Nur «heikle Fälle» landen beim Vertrauensarzt
Offiziell geht bei den Krankenkassen schon jetzt jedes umstrittene Gesuch über das Pult des Vertrauensarztes. Bloss stellt sich die Frage, weshalb sich beim Kieferchirurgen Gründler trotzdem Fälle wie jener von Peter Zeier stapeln.
Fest steht zumindest: Die Krankenversicherer gehen mit Kostengutsprache-Gesuchen unterschiedlich um. Dies ergab eine Umfrage des K-Tip bei den grösseren Schweizer Krankenkassen. Bei einzelnen Kassen beurteilen Sachbearbeiter ohne medizinische Ausbildung bis zu 90 Prozent der Kostengutsprache-Gesuche (z. B. Supra). Nur die so genannt heiklen Fälle landen beim Vertrauensarzt.
Bei anderen gilt die Regel, dass Kostengutsprache-Gesuche jeweils im Falle eines ablehnenden Entscheids zur Überprüfung zum Vertrauensarzt gehen (z. B. Concordia).
Wenig Freude an dieser Situation hat Margrit Kessler von der Schweizerischen Patientenorganisation: «Es besteht die Gefahr, dass gewisse Versicherungen die Versicherten in der obligatorischen Grundversicherung ungleich behandeln. Das sollte nicht sein.»
Kostengutsprache: So vermeiden Sie böse Überraschungen
- Mit einem schriftlichen KostengutspracheGesuch kann der Arzt bei der Krankenkasse abklären ob diese die Kosten für eine medizinische Leistung übernimmt. In vielen Fällen ist gar kein Gesuch nötig.
- Steht eine Behandlung bevor, die ein Kostengutsprache-Gesuch notwendig macht, vergewissern Sie sich zuerst bei Ihrem Arzt, ob es sich bezüglich Kostenübernahme durch die Krankenkasse um einen eindeutigen Fall handelt. Ist Ihr Fall heikel, kann es sich lohnen, das Kostengutsprache-Gesuch direkt an den Vertrauensarzt der Krankenkasse zu adressieren.

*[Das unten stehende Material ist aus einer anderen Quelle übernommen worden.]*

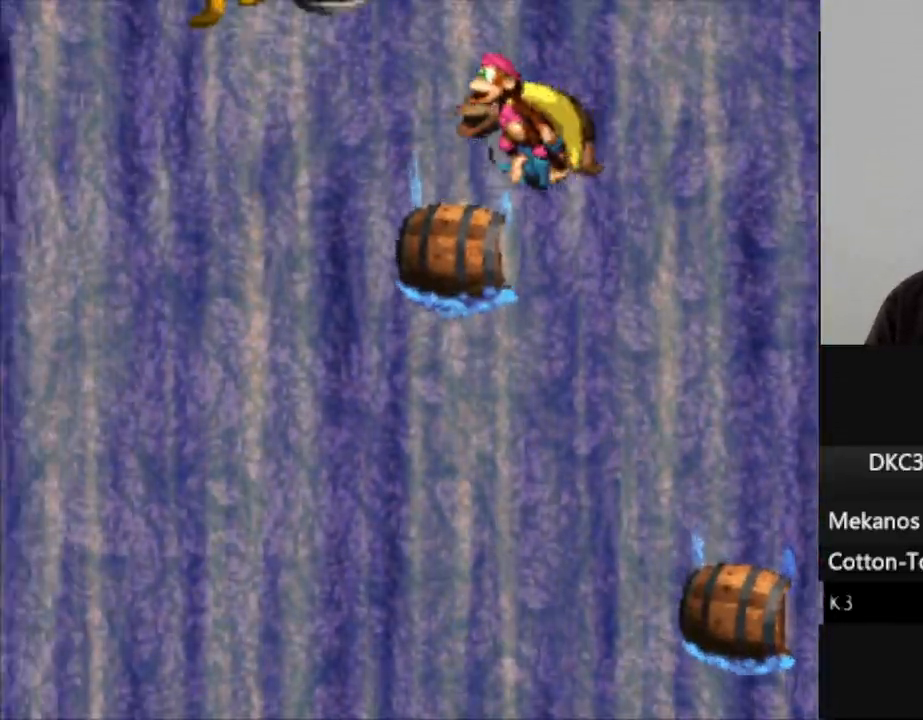
{"buttons": ["B", "Y", "DPAD_LEFT"], "events": [[50, "DPAD_LEFT", "down"], [133, "DPAD_LEFT", "up"], [267, "B", "down"], [283, "DPAD_LEFT", "down"]]}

Falls Ihre Krankenkasse das Gesuch ablehnt und damit die Leistungspflicht verneint:
- Sprechen Sie mit Ihrem Arzt; er hilft Ihnen dabei, von der Kasse unentgeltlich eine beschwerdefähige Verfügung zu verlangen. Die Kasse muss darin darlegen, wie sie zu ihrem negativen Entscheid gekommen ist. Die Verfügung enthält eine Rechtsmittelbelehrung und einen Termin.
- Machen Sie ein Wiedererwägungsgesuch bei der Krankenkasse, Ihr Arzt berät Sie dabei. Dieses Gesuch kostet Sie nichts.
- Führt dies nicht zum Erfolg, können Sie sich an die Schweizerische Patientenorganisation wenden (Tel. 0900 56 70 47 für Fr. 2.13/Min.) oder an den Ombudsman der sozialen Krankenversicherung (Tel. 041 226 10 10).
- Führt all das nicht zu einer Kostenübernahme durch die Krankenkasse, bleibt Ihnen noch der Gang vors kantonale und danach - in höchster Instanz - vors Eidgenössische Versicherungsgericht.
Die Verfahren sind unentgeltlich, und Sie müssen die Anwaltskosten der Krankenkasse auch dann nicht zahlen, wenn Sie abblitzen. Falls Sie einen eigenen Anwalt beiziehen, müssen Sie diese Kosten in der Regel selber tragen.